Advanced Placement (AP) scores on the rise in California

Mirroring national trends, the number of California students taking college-level Advanced Placement exams has increased according to the California Department of Education. Equally significant, the CDE said the number of Latino and African-American students taking the tests has also increased.

Along with the Scholastic Achievement Test, or SAT, the AP tests are commonly viewed as indicators of college readiness. Students typically prepare for the AP test by taking a related class during the school year then sit for the exam in the spring, with some students taking more than one AP class. In California, 370,000 high school students took AP tests in 2017, up from roughly 300,000 in 2013. Similarly, Latino student participation rose to 6.5 percent and African-American student participation to about 3 percent. California’s efforts to boost enrollment in these courses reflect national growth in AP classes as way to add more rigor to high school. The number of students enrolled in AP courses nationwide has tripled to nearly three million since 2000.

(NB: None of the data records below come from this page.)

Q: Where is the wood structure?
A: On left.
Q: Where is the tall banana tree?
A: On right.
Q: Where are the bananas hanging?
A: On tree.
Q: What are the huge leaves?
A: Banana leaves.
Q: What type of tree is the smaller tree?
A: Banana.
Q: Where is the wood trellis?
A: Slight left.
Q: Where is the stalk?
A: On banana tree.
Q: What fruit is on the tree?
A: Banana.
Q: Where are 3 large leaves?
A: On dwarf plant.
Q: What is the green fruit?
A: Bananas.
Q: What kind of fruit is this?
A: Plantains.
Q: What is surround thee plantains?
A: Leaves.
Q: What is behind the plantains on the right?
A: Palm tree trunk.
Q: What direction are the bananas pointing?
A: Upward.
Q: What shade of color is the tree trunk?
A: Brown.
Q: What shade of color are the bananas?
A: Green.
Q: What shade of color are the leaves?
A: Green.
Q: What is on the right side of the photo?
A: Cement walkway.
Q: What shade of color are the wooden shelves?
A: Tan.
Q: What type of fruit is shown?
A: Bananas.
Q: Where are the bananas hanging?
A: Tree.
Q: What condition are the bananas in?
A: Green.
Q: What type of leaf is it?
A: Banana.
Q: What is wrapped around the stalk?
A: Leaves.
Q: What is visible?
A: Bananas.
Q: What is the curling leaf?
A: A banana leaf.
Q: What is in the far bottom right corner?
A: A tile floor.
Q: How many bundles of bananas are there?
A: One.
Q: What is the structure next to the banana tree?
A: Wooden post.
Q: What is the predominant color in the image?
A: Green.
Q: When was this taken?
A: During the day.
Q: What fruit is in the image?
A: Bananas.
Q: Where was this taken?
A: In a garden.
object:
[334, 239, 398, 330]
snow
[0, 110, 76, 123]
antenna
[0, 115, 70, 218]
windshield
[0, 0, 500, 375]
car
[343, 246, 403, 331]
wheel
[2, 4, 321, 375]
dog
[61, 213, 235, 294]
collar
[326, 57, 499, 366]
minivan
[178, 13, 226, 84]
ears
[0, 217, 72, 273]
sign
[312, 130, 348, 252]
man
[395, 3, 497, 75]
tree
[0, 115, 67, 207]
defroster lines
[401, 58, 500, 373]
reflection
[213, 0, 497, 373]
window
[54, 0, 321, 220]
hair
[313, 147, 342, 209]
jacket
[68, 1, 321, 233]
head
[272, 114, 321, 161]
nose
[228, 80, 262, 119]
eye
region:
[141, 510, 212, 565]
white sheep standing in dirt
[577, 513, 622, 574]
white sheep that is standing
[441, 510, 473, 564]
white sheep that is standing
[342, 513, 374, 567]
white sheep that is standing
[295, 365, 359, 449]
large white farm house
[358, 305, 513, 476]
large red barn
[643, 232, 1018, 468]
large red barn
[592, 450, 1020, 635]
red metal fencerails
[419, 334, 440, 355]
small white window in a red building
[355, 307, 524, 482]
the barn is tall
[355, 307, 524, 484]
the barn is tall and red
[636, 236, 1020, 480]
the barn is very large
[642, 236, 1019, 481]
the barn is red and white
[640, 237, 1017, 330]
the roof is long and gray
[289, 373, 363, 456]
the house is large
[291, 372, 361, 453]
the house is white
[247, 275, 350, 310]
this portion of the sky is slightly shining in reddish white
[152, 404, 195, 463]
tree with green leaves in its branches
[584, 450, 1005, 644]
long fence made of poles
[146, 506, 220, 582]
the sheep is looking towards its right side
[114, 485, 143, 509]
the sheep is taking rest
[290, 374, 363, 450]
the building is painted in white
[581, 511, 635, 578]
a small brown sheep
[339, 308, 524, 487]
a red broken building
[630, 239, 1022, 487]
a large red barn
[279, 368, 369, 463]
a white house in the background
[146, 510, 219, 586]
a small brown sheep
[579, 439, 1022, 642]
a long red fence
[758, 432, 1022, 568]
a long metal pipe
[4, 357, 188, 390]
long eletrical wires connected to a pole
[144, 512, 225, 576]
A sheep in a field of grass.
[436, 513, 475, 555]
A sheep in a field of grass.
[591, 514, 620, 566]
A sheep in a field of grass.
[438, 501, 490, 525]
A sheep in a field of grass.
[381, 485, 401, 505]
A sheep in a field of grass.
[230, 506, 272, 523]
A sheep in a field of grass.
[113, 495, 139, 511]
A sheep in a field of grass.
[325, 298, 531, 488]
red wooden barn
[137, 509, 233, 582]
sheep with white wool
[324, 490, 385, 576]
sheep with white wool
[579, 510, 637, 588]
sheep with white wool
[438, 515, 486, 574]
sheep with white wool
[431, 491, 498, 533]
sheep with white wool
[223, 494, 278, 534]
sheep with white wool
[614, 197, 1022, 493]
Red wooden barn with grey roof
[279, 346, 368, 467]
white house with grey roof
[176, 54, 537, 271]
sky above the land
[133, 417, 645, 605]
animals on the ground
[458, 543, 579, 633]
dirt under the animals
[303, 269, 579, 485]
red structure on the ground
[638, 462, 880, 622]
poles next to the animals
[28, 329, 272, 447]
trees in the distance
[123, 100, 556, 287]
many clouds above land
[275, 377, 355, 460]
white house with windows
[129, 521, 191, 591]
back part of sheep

Students with AP scores of three or higher can receive transferable college credit, helping reduce college costs and the coursework needed to graduate. To help make that happen, California has offered block grants to help pay for test fees, college readiness materials and counseling services. At the local level, state school districts have programs in place to increase awareness of and access to the tests. The Orange County Unified School District, for example, has teachers undergo training before teaching AP classes. Further south, the San Diego Unified School District has a staff member look for students who may do well on the exams. In the Los Angeles Unified School District, Garfield High School pioneered offering AP courses in an economically and socially diverse community in the 1980s and continues to have some of the highest success rates in AP Calculus of any open enrollment, low-income school.

Even so, critics say the presence of AP classes and tests does not necessarily guarantee quality. Experts stress the need for schools to ensure advanced classes are taught by highly qualified teachers, and that students have a strong foundation in such skills as note taking, developmental math and reading. English learner students also have the further challenge of testing in a non-native language.

Despite these challenges, proponents of AP classses point to its overall benefits for students regardless of a passing score. Said education writer Jay Mathews of the Washington Post in an interview with CSBA in 2015, “More schools are using AP even when very few of the students pass the tests, because they realize just taking AP, even if they struggle and fail the exam, will teach them more than taking a course that demands less.”